The following graphics depict the two major stock market corrections and the returns post crisis

two major stock market corrections

The key is to stay invested with a long-term horizon into quality names with strong fundamentals because these stocks are the real wealth creators for the investors.

If You Have Cash, It’s Best Time to Invest in Equity Markets, But Don’t Try to Catch Market Bottom

Equity markets offer superlative returns across asset classes in the long term, therefore if one has some available liquidity, this is not the time to invest fresh capital into other asset classes. Other asset classes such as gold, real estate although would act as a hedge in the short term but as the market is currently trading at a discount, would not be able to match the returns of the equity markets. If you are already invested, this would perhaps be the right time to deploy fresh capital in good quality stocks or average down into fundamentally strong positions. This is the time to deploy a lump sum in phases in addition to any other systematic investment plan (SIP) into equity markets that one may already have. Do not commit your cash in one go, rather a staggered entry which is spread over several months is ideal. In doing that, you may not be able to capture the swing in its entirety, but will certainly avoid getting whipsawed by sucker rallies. The key to success remains in investing small chunks at regular intervals and avoiding the desire to catch a bottom and thus failing to deploy fresh capital altogether.

Ignore Short-Term Volatility and Don’t Review Portfolio Every Day:

At times of market turmoil and volatility, looking at your portfolio performances daily may be potentially detrimental to your investment portfolio. Liquidating significant portions of your investment portfolio by panicking over your unrecognized losses could lead to irreparable losses. Checking your portfolio on a daily basis will lead you to question your investing choices that could result in you making totally unnecessary investment choices. Any review you undertake at this stage should be purely from an asset allocation perspective.
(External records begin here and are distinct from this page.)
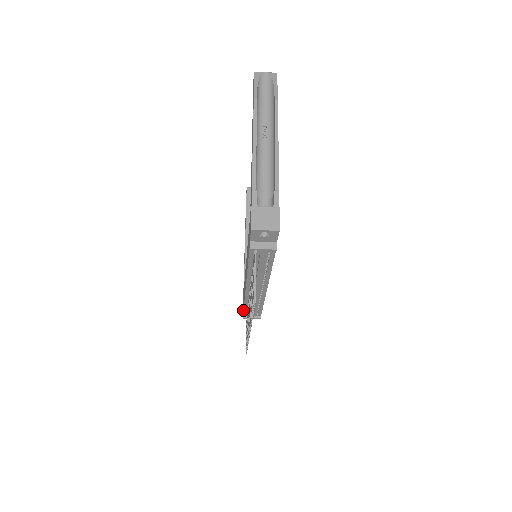
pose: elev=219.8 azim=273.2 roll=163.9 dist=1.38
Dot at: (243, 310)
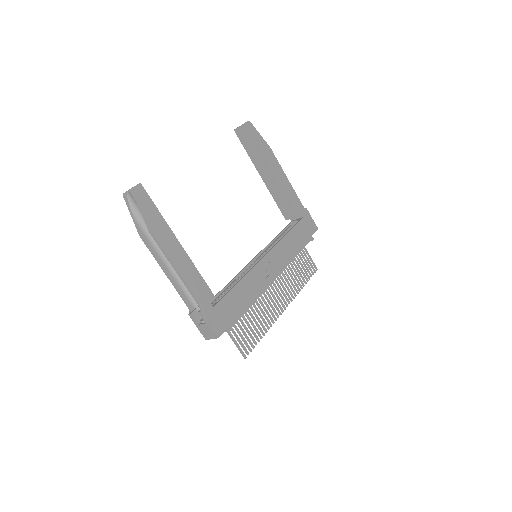
Dot at: occluded
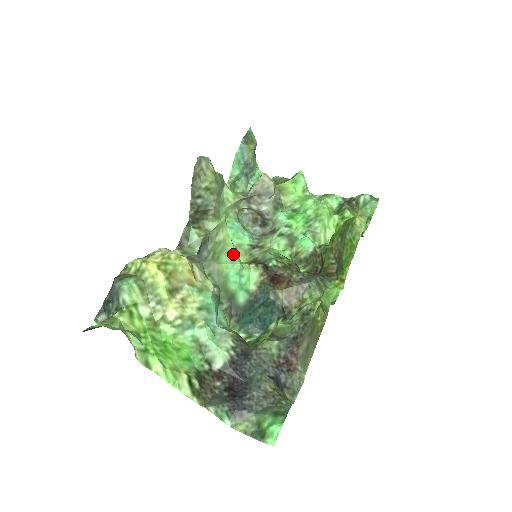
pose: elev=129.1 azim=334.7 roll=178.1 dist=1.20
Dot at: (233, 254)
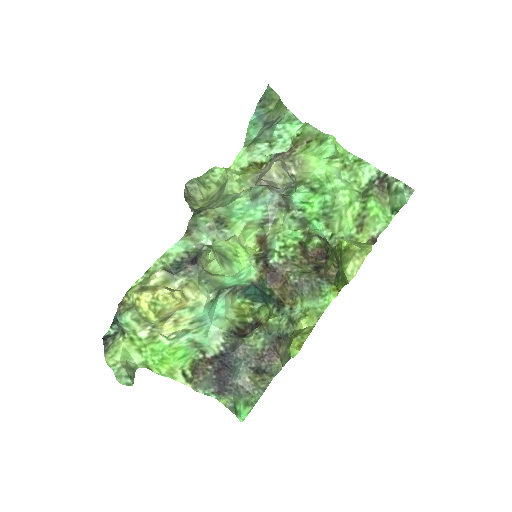
Dot at: (224, 275)
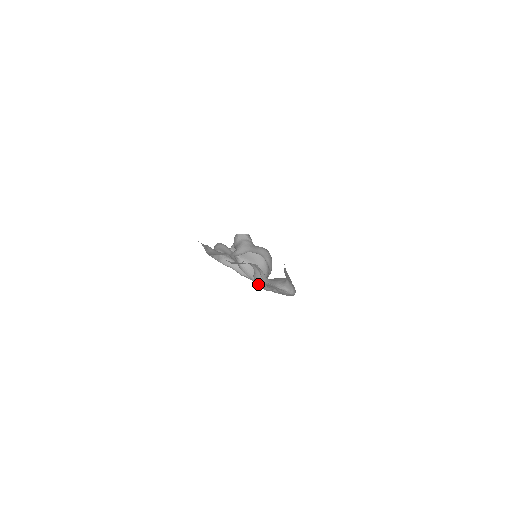
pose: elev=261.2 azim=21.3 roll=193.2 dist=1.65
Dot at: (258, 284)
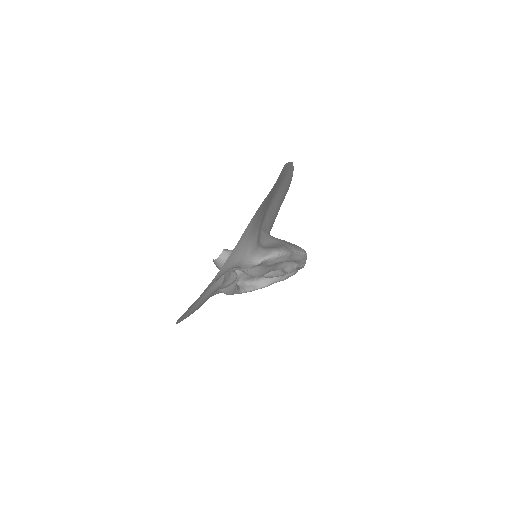
Dot at: (284, 274)
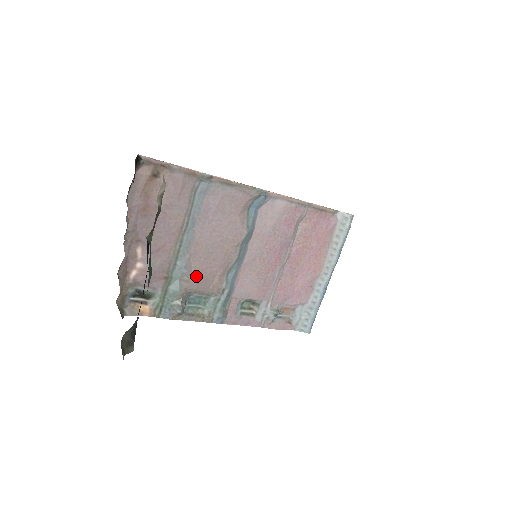
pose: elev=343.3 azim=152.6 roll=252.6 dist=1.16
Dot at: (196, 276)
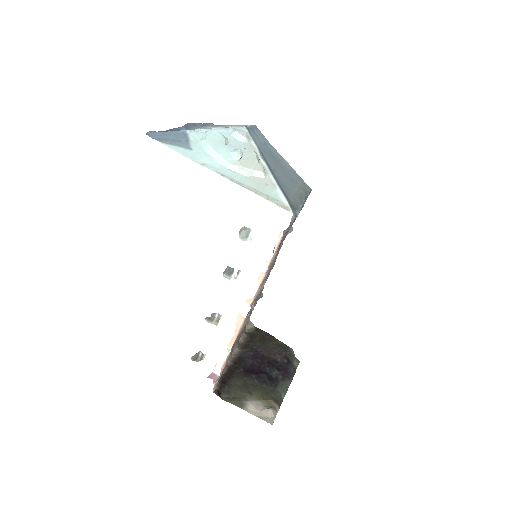
Dot at: occluded
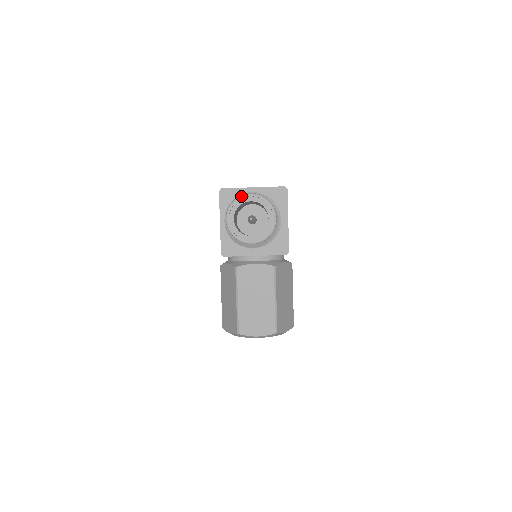
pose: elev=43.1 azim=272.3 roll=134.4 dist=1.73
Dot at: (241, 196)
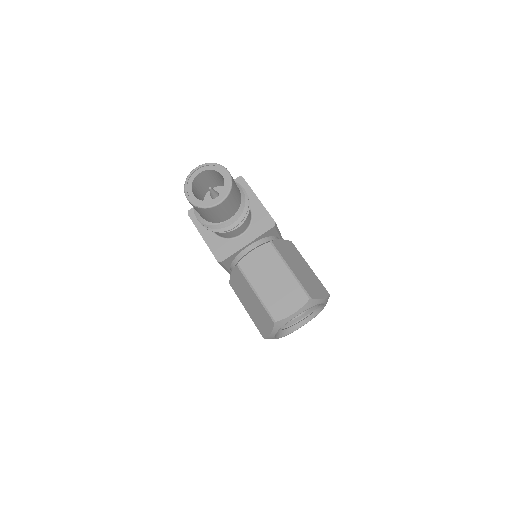
Dot at: (189, 174)
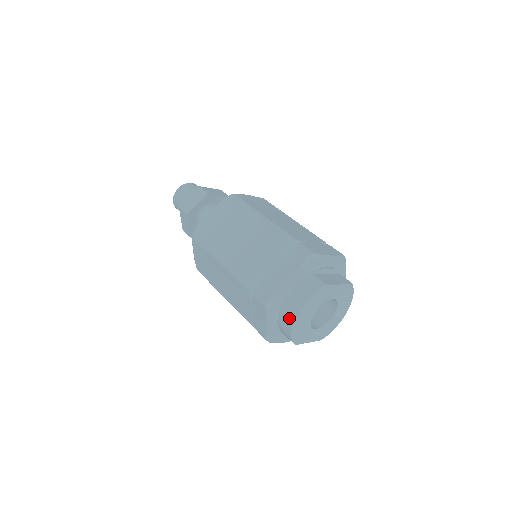
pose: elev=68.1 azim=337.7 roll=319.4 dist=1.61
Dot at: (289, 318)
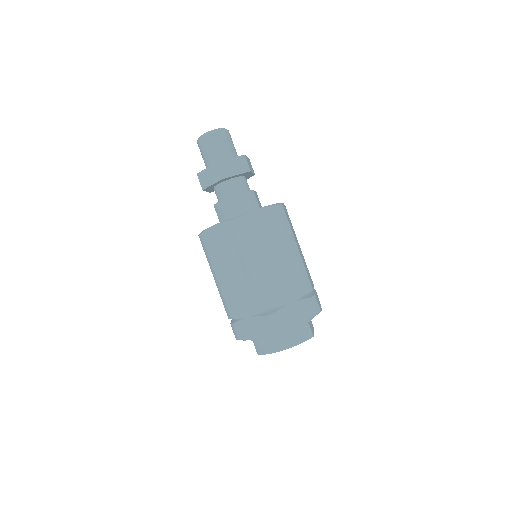
Dot at: (276, 345)
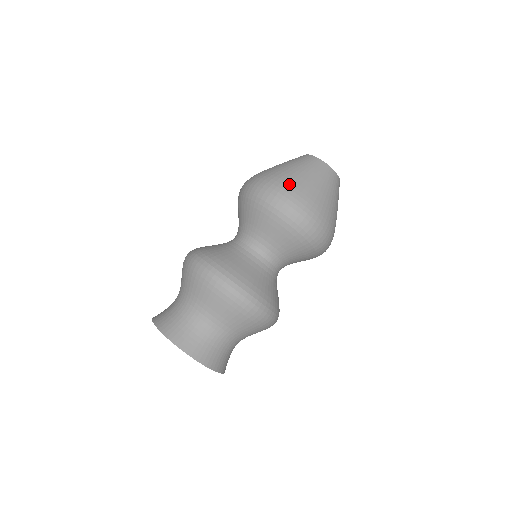
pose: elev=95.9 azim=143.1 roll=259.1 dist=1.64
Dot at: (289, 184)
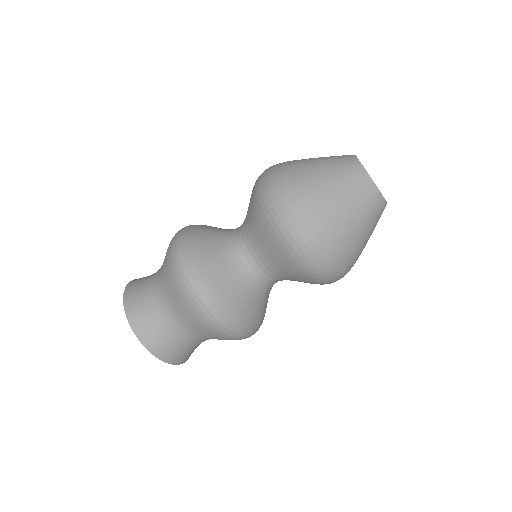
Dot at: (331, 236)
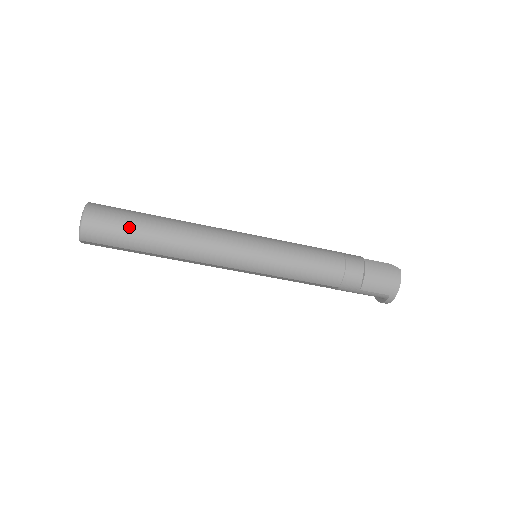
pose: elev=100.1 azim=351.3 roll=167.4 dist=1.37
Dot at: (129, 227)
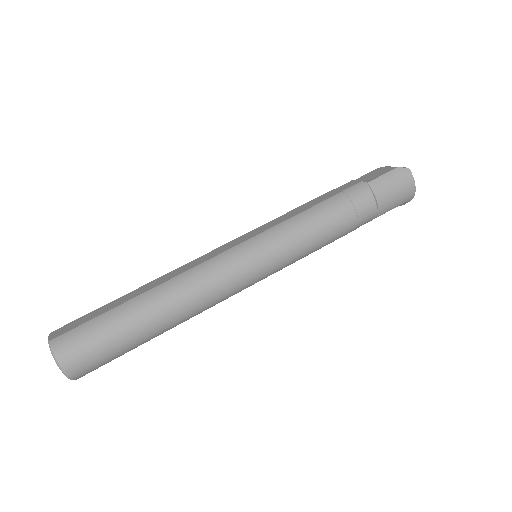
Dot at: (116, 340)
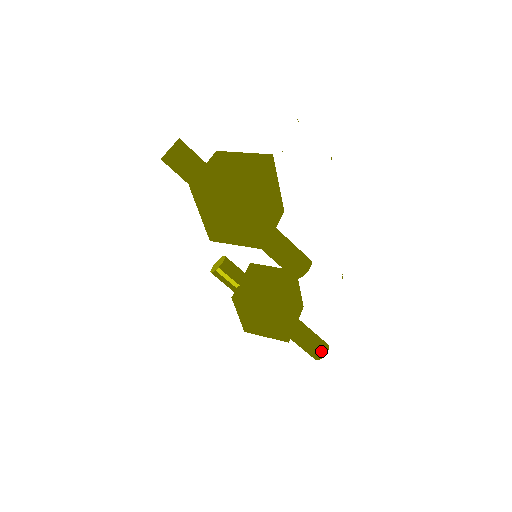
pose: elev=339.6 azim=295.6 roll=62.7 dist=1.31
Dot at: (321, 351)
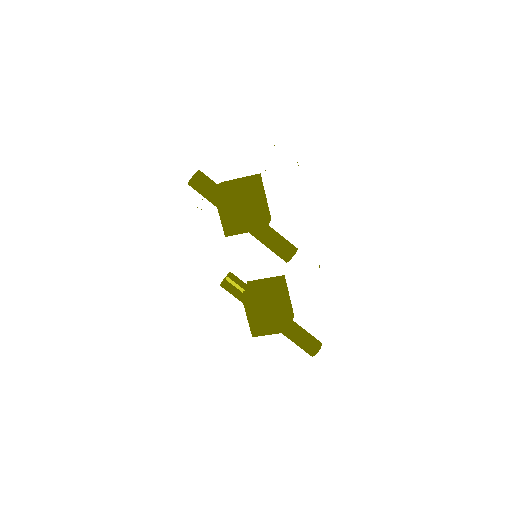
Dot at: (317, 344)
If the asset mix has changed substantially from desired levels, rebalance portfolio to its original shape, leave the in-detail review for a later time.


Investors should review the listed mistakes and refrain from making them; market corrections are best times to capitalize on opportunities that could lead to significant wealth creation in the long run. Investors should leverage this opportunity by either averaging down into quality names or deploying fresh capital to good quality stocks that have been beaten down due to the market turmoil.